As per Wikipedia, a computing thread is defined as “the smallest sequence of programmed instructions that can be managed independently by a scheduler”. And further goes on to say, the implementation of threads and processes differs between operating systems, but in most cases a thread is a component of a process. A process can have multiple threads within a shared memory address space of the process. In this article, I won’t be going into the nitty-gritty of threads. There are many good resources available on the Internet discussing various details of threads. Rather I would like to focus on an important aspect of threads specifically in Linux kernel.

While discussing Linux internals with a senior developer, he mentioned that in case of Linux kernel, there is no difference between a process and a thread. Intrigued by the fact, I started looking into kernel’s source, aided by the excellent book on Linux kernel, Linux Kernel Development, by Robert Love.

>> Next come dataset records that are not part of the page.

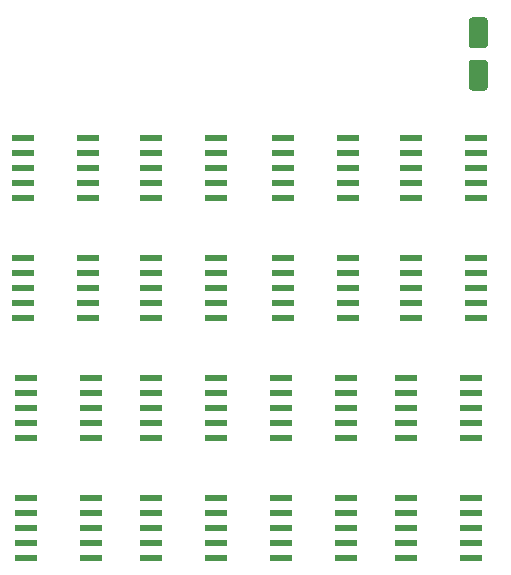
<source format=gbr>
%TF.GenerationSoftware,KiCad,Pcbnew,5.1.10*%
%TF.CreationDate,2021-12-22T00:08:39-07:00*%
%TF.ProjectId,Bondwell1MB,426f6e64-7765-46c6-9c31-4d422e6b6963,rev?*%
%TF.SameCoordinates,Original*%
%TF.FileFunction,Paste,Top*%
%TF.FilePolarity,Positive*%
%FSLAX46Y46*%
G04 Gerber Fmt 4.6, Leading zero omitted, Abs format (unit mm)*
G04 Created by KiCad (PCBNEW 5.1.10) date 2021-12-22 00:08:39*
%MOMM*%
%LPD*%
G01*
G04 APERTURE LIST*
%ADD10R,1.900000X0.600000*%
G04 APERTURE END LIST*
D10*
%TO.C,U8*%
X95885000Y-91440000D03*
X90385000Y-91440000D03*
X95885000Y-92710000D03*
X90385000Y-92710000D03*
X95885000Y-93980000D03*
X90385000Y-93980000D03*
X95885000Y-95250000D03*
X90385000Y-95250000D03*
X95885000Y-96520000D03*
X90385000Y-96520000D03*
X95885000Y-101600000D03*
X90385000Y-101600000D03*
X95885000Y-102870000D03*
X90385000Y-102870000D03*
X95885000Y-104140000D03*
X90385000Y-104140000D03*
X95885000Y-105410000D03*
X90385000Y-105410000D03*
X95885000Y-106680000D03*
X90385000Y-106680000D03*
%TD*%
%TO.C,U3*%
X95885000Y-111760000D03*
X90385000Y-111760000D03*
X95885000Y-113030000D03*
X90385000Y-113030000D03*
X95885000Y-114300000D03*
X90385000Y-114300000D03*
X95885000Y-115570000D03*
X90385000Y-115570000D03*
X95885000Y-116840000D03*
X90385000Y-116840000D03*
X95885000Y-121920000D03*
X90385000Y-121920000D03*
X95885000Y-123190000D03*
X90385000Y-123190000D03*
X95885000Y-124460000D03*
X90385000Y-124460000D03*
X95885000Y-125730000D03*
X90385000Y-125730000D03*
X95885000Y-127000000D03*
X90385000Y-127000000D03*
%TD*%
%TO.C,U4*%
X85300000Y-111760000D03*
X79800000Y-111760000D03*
X85300000Y-113030000D03*
X79800000Y-113030000D03*
X85300000Y-114300000D03*
X79800000Y-114300000D03*
X85300000Y-115570000D03*
X79800000Y-115570000D03*
X85300000Y-116840000D03*
X79800000Y-116840000D03*
X85300000Y-121920000D03*
X79800000Y-121920000D03*
X85300000Y-123190000D03*
X79800000Y-123190000D03*
X85300000Y-124460000D03*
X79800000Y-124460000D03*
X85300000Y-125730000D03*
X79800000Y-125730000D03*
X85300000Y-127000000D03*
X79800000Y-127000000D03*
%TD*%
%TO.C,U2*%
X106890000Y-111760000D03*
X101390000Y-111760000D03*
X106890000Y-113030000D03*
X101390000Y-113030000D03*
X106890000Y-114300000D03*
X101390000Y-114300000D03*
X106890000Y-115570000D03*
X101390000Y-115570000D03*
X106890000Y-116840000D03*
X101390000Y-116840000D03*
X106890000Y-121920000D03*
X101390000Y-121920000D03*
X106890000Y-123190000D03*
X101390000Y-123190000D03*
X106890000Y-124460000D03*
X101390000Y-124460000D03*
X106890000Y-125730000D03*
X101390000Y-125730000D03*
X106890000Y-127000000D03*
X101390000Y-127000000D03*
%TD*%
%TO.C,U9*%
X85090000Y-91440000D03*
X79590000Y-91440000D03*
X85090000Y-92710000D03*
X79590000Y-92710000D03*
X85090000Y-93980000D03*
X79590000Y-93980000D03*
X85090000Y-95250000D03*
X79590000Y-95250000D03*
X85090000Y-96520000D03*
X79590000Y-96520000D03*
X85090000Y-101600000D03*
X79590000Y-101600000D03*
X85090000Y-102870000D03*
X79590000Y-102870000D03*
X85090000Y-104140000D03*
X79590000Y-104140000D03*
X85090000Y-105410000D03*
X79590000Y-105410000D03*
X85090000Y-106680000D03*
X79590000Y-106680000D03*
%TD*%
%TO.C,U7*%
X107100000Y-91440000D03*
X101600000Y-91440000D03*
X107100000Y-92710000D03*
X101600000Y-92710000D03*
X107100000Y-93980000D03*
X101600000Y-93980000D03*
X107100000Y-95250000D03*
X101600000Y-95250000D03*
X107100000Y-96520000D03*
X101600000Y-96520000D03*
X107100000Y-101600000D03*
X101600000Y-101600000D03*
X107100000Y-102870000D03*
X101600000Y-102870000D03*
X107100000Y-104140000D03*
X101600000Y-104140000D03*
X107100000Y-105410000D03*
X101600000Y-105410000D03*
X107100000Y-106680000D03*
X101600000Y-106680000D03*
%TD*%
%TO.C,U1*%
X117475000Y-111760000D03*
X111975000Y-111760000D03*
X117475000Y-113030000D03*
X111975000Y-113030000D03*
X117475000Y-114300000D03*
X111975000Y-114300000D03*
X117475000Y-115570000D03*
X111975000Y-115570000D03*
X117475000Y-116840000D03*
X111975000Y-116840000D03*
X117475000Y-121920000D03*
X111975000Y-121920000D03*
X117475000Y-123190000D03*
X111975000Y-123190000D03*
X117475000Y-124460000D03*
X111975000Y-124460000D03*
X117475000Y-125730000D03*
X111975000Y-125730000D03*
X117475000Y-127000000D03*
X111975000Y-127000000D03*
%TD*%
%TO.C,U6*%
X117895000Y-91440000D03*
X112395000Y-91440000D03*
X117895000Y-92710000D03*
X112395000Y-92710000D03*
X117895000Y-93980000D03*
X112395000Y-93980000D03*
X117895000Y-95250000D03*
X112395000Y-95250000D03*
X117895000Y-96520000D03*
X112395000Y-96520000D03*
X117895000Y-101600000D03*
X112395000Y-101600000D03*
X117895000Y-102870000D03*
X112395000Y-102870000D03*
X117895000Y-104140000D03*
X112395000Y-104140000D03*
X117895000Y-105410000D03*
X112395000Y-105410000D03*
X117895000Y-106680000D03*
X112395000Y-106680000D03*
%TD*%
%TO.C,C10*%
G36*
G01*
X118660000Y-83850000D02*
X117560000Y-83850000D01*
G75*
G02*
X117310000Y-83600000I0J250000D01*
G01*
X117310000Y-81500000D01*
G75*
G02*
X117560000Y-81250000I250000J0D01*
G01*
X118660000Y-81250000D01*
G75*
G02*
X118910000Y-81500000I0J-250000D01*
G01*
X118910000Y-83600000D01*
G75*
G02*
X118660000Y-83850000I-250000J0D01*
G01*
G37*
G36*
G01*
X118660000Y-87450000D02*
X117560000Y-87450000D01*
G75*
G02*
X117310000Y-87200000I0J250000D01*
G01*
X117310000Y-85100000D01*
G75*
G02*
X117560000Y-84850000I250000J0D01*
G01*
X118660000Y-84850000D01*
G75*
G02*
X118910000Y-85100000I0J-250000D01*
G01*
X118910000Y-87200000D01*
G75*
G02*
X118660000Y-87450000I-250000J0D01*
G01*
G37*
%TD*%
M02*

</source>
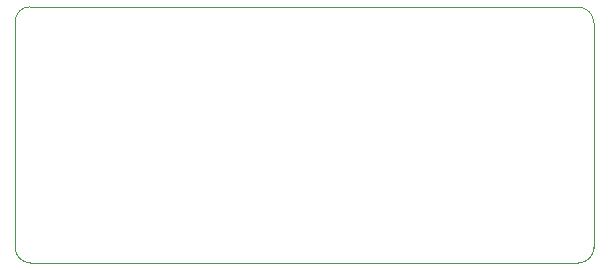
<source format=gbr>
%TF.GenerationSoftware,KiCad,Pcbnew,7.0.8*%
%TF.CreationDate,2024-01-22T15:58:14+05:30*%
%TF.ProjectId,Buck_Converter,4275636b-5f43-46f6-9e76-65727465722e,rev?*%
%TF.SameCoordinates,Original*%
%TF.FileFunction,Profile,NP*%
%FSLAX46Y46*%
G04 Gerber Fmt 4.6, Leading zero omitted, Abs format (unit mm)*
G04 Created by KiCad (PCBNEW 7.0.8) date 2024-01-22 15:58:14*
%MOMM*%
%LPD*%
G01*
G04 APERTURE LIST*
%TA.AperFunction,Profile*%
%ADD10C,0.100000*%
%TD*%
G04 APERTURE END LIST*
D10*
X172226737Y-116359000D02*
G75*
G03*
X173532800Y-115052874I-37J1306100D01*
G01*
X124534663Y-115052874D02*
G75*
G03*
X125840726Y-116358937I1306037J-26D01*
G01*
X125831600Y-116358937D02*
X172226737Y-116358937D01*
X173532800Y-96012000D02*
G75*
G03*
X172212000Y-94691200I-1320800J0D01*
G01*
X124534663Y-115052874D02*
X124534663Y-95910400D01*
X125762989Y-94682063D02*
G75*
G03*
X124534663Y-95910400I11J-1228337D01*
G01*
X173532800Y-96012000D02*
X173532800Y-115052874D01*
X125762989Y-94691200D02*
X172212000Y-94691200D01*
M02*

</source>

Coming on to the topic, in Linux, there is no separate data structure defining a thread. A thread and a process have the same data structure. Also, a thread is created exactly in the same way as a normal process is created, i.e by calling fork or vfork() (which eventually calls clone() system call). Although, in case of a thread, while making clone() system call some extra flags are passed. These extra flags specify the resources which are to be shared. A typical call looks like:

clone(CLONE_VM | CLONE_FS | CLONE_FILES | CLONE_SIGHAND, 0);

So the address space, filesystem resources, file descriptors, and signal handlers are shared.

For the readers who want to delve more into the internal working, struct task_struct contains information about a process, defined in <linux/sched.h>. The field unsigned int flags stores all the flag related information. These flags, help specify the behaviour of the new process and detail what resources the parent and child will share. List of other clone flags can also be found in linux/sched.h.

For completeness, in case of Microsoft Windows, kernel have explicit support for kernels and also referred as lighweight process. For Windows, a thread is an abstraction which provides a lighter, quicker execution than the heavy process. The pros and cons of the two approaches requires more deep understanding of the two, and will be a much bigger post than this one.